Final Advice For Directors Of Cultivation

Working in the legal cannabis cultivation space requires a lot of flexibility and a willingness to adapt, Council emphasizes. This is part of one of the biggest misconceptions he sees among legacy growers attempting to enter the legal space. “A lot of legacy growers have only grown one or two different styles, and in current commercial cannabis there are a lot of different regulations and rules – things that you just have to follow and that you can’t change or that you sometimes can’t do or isn’t workable from what you used to do,” he explains.

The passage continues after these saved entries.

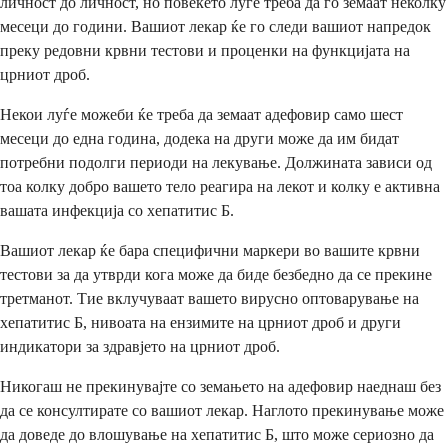
личност до личност, но повеќето луѓе треба да го земаат неколку
месеци до години. Вашиот лекар ќе го следи вашиот напредок
преку редовни крвни тестови и проценки на функцијата на
црниот дроб.
Некои луѓе можеби ќе треба да земаат адефовир само шест
месеци до една година, додека на други може да им бидат
потребни подолги периоди на лекување. Должината зависи од
тоа колку добро вашето тело реагира на лекот и колку е активна
вашата инфекција со хепатитис Б.
Вашиот лекар ќе бара специфични маркери во вашите крвни
тестови за да утврди кога може да биде безбедно да се прекине
третманот. Тие вклучуваат вашето вирусно оптоварување на
хепатитис Б, нивоата на ензимите на црниот дроб и други
индикатори за здравјето на црниот дроб.
Никогаш не прекинувајте со земањето на адефовир наеднаш без
да се консултирате со вашиот лекар. Наглото прекинување може
да доведе до влошување на хепатитис Б, што може сериозно да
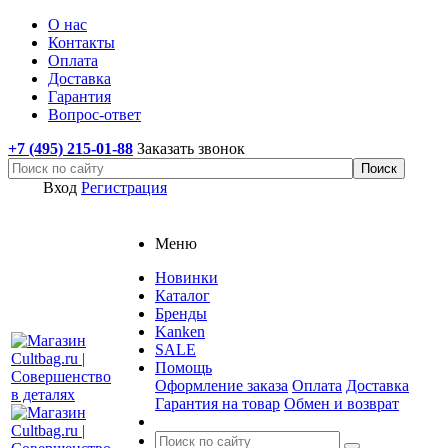
О нас
Контакты
Оплата
Доставка
Гарантия
Вопрос-ответ
+7 (495) 215-01-88
Заказать звонок
Вход
Регистрация
Меню
Новинки
Каталог
Бренды
Kanken
SALE
Помощь
Оформление заказа
Оплата
Доставка
Гарантия на товар
Обмен и возврат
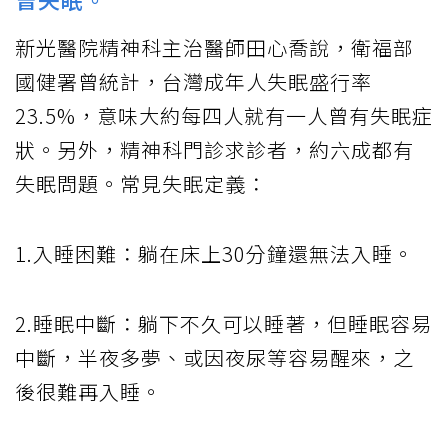
新光醫院精神科主治醫師田心喬說，衛福部
國健署曾統計，台灣成年人失眠盛行率
23.5%，意味大約每四人就有一人曾有失眠症
狀。另外，精神科門診求診者，約六成都有
失眠問題。常見失眠定義：
1.入睡困難：躺在床上30分鐘還無法入睡。
2.睡眠中斷：躺下不久可以睡著，但睡眠容易
中斷，半夜多夢、或因夜尿等容易醒來，之
後很難再入睡。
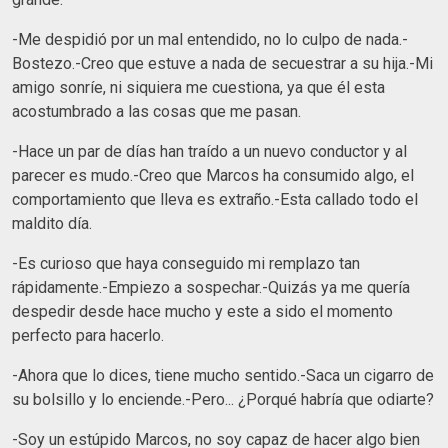
-Me despidió por un mal entendido, no lo culpo de nada.-
Bostezo.-Creo que estuve a nada de secuestrar a su hija.-Mi
amigo sonríe, ni siquiera me cuestiona, ya que él esta
acostumbrado a las cosas que me pasan.
-Hace un par de días han traído a un nuevo conductor y al
parecer es mudo.-Creo que Marcos ha consumido algo, el
comportamiento que lleva es extraño.-Esta callado todo el
maldito día.
-Es curioso que haya conseguido mi remplazo tan
rápidamente.-Empiezo a sospechar.-Quizás ya me quería
despedir desde hace mucho y este a sido el momento
perfecto para hacerlo.
-Ahora que lo dices, tiene mucho sentido.-Saca un cigarro de
su bolsillo y lo enciende.-Pero... ¿Porqué habría que odiarte?
-Soy un estúpido Marcos, no soy capaz de hacer algo bien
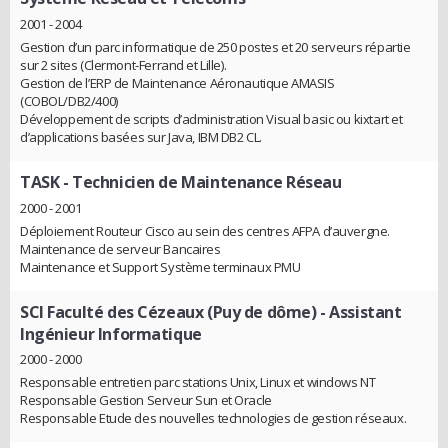
2001 - 2004
Gestion d’un parc informatique de 250 postes et 20 serveurs répartie
sur 2 sites (Clermont-Ferrand et Lille).
Gestion de l’ERP de Maintenance Aéronautique AMASIS
(COBOL/DB2/400)
Développement de scripts d’administration Visual basic ou kixtart et
d’applications basées sur Java, IBM DB2 CL.
TASK
- Technicien de Maintenance Réseau
2000 - 2001
Déploiement Routeur Cisco au sein des centres AFPA d’auvergne.
Maintenance de serveur Bancaires
Maintenance et Support Système terminaux PMU
SCI Faculté des Cézeaux (Puy de dôme)
- Assistant
Ingénieur Informatique
2000 - 2000
Responsable entretien parc stations Unix, Linux et windows NT
Responsable Gestion Serveur Sun et Oracle
Responsable Etude des nouvelles technologies de gestion réseaux.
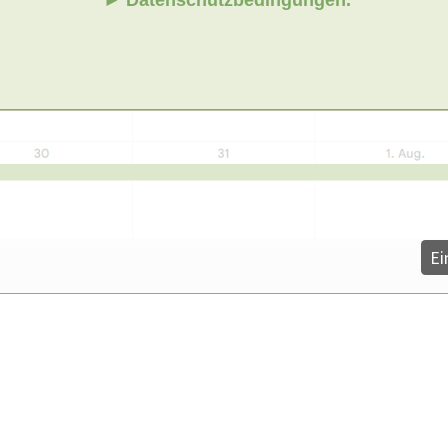
► Datenschutzbedingungen.
Ei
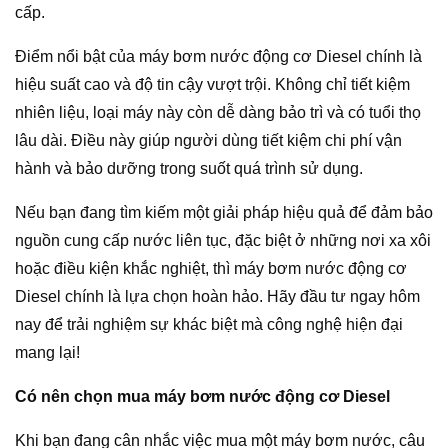
cấp.
Điểm nổi bật của máy bơm nước động cơ Diesel chính là
hiệu suất cao và độ tin cậy vượt trội. Không chỉ tiết kiệm
nhiên liệu, loại máy này còn dễ dàng bảo trì và có tuổi thọ
lâu dài. Điều này giúp người dùng tiết kiệm chi phí vận
hành và bảo dưỡng trong suốt quá trình sử dụng.
Nếu bạn đang tìm kiếm một giải pháp hiệu quả để đảm bảo
nguồn cung cấp nước liên tục, đặc biệt ở những nơi xa xôi
hoặc điều kiện khắc nghiệt, thì máy bơm nước động cơ
Diesel chính là lựa chọn hoàn hảo. Hãy đầu tư ngay hôm
nay để trải nghiệm sự khác biệt mà công nghệ hiện đại
mang lại!
Có nên chọn mua máy bơm nước động cơ Diesel
Khi bạn đang cân nhắc việc mua một máy bơm nước, câu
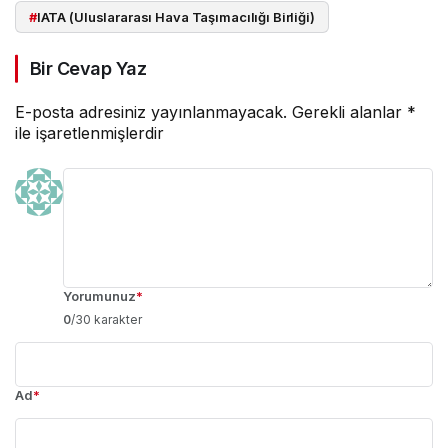
#
IATA (Uluslararası Hava Taşımacılığı Birliği)
Bir Cevap Yaz
E-posta adresiniz yayınlanmayacak.
Gerekli alanlar
*
ile işaretlenmişlerdir
Yorumunuz
*
0
/30 karakter
Ad
*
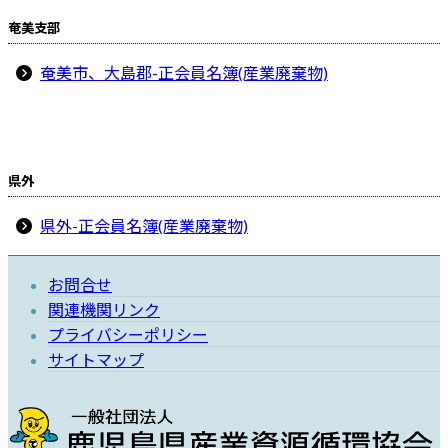
奄美支部
奄美市、大島郡-正会員名簿(産業廃棄物)
県外
県外-正会員名簿(産業廃棄物)
お問合せ
関連機関リンク
プライバシーポリシー
サイトマップ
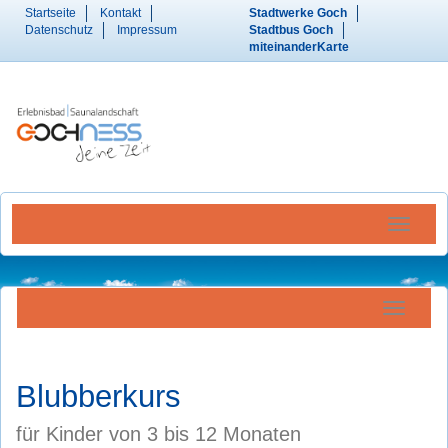
Startseite
Kontakt
Stadtwerke Goch
Datenschutz
Impressum
Stadtbus Goch
miteinanderKarte
Menü Ein
Navigatio
Blubberkurs
für Kinder von 3 bis 12 Monaten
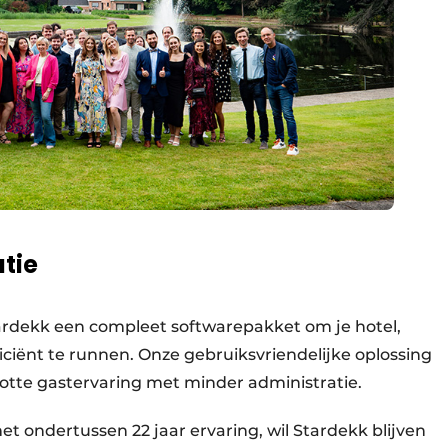
tie
ardekk een compleet softwarepakket om je hotel,
ciënt te runnen. Onze gebruiksvriendelijke oplossing
lotte gastervaring met minder administratie.
 ondertussen 22 jaar ervaring, wil Stardekk blijven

“If you want to join and get on this side of cannabis instead of the traditional market, just be able to adapt, be open to new situations, and be open to a new category because that’s what we’re doing with cannabis right now – we are opening it up to the world. And to do that, there are certain rules that you have to follow.”

The other big piece of advice which Council is adamant that every grower ought to follow is straightforward: keep good practices and don’t cut corners. “Don’t spray your plants with pesticides that are going to harm people. Don’t put moldy products out there that you flash fry to get past testing,” Council advises. “I’ve seen so many people with bad products out there, just to turn a profit. Please don’t do that. You’re not only harming yourself in the end, you’re harming other people – and that’s not cool.”

For anybody who does sense they have what it takes to succeed as a director of cultivation, Council offers the utmost encouragement to embrace the role head-on. “This is a real job, and it’s a real industry, so if you have passion, and if you believe your skills are capable of being at this level, go for it. I support it. Be patient, diligent, get it together, and work hard. And believe in yourself.”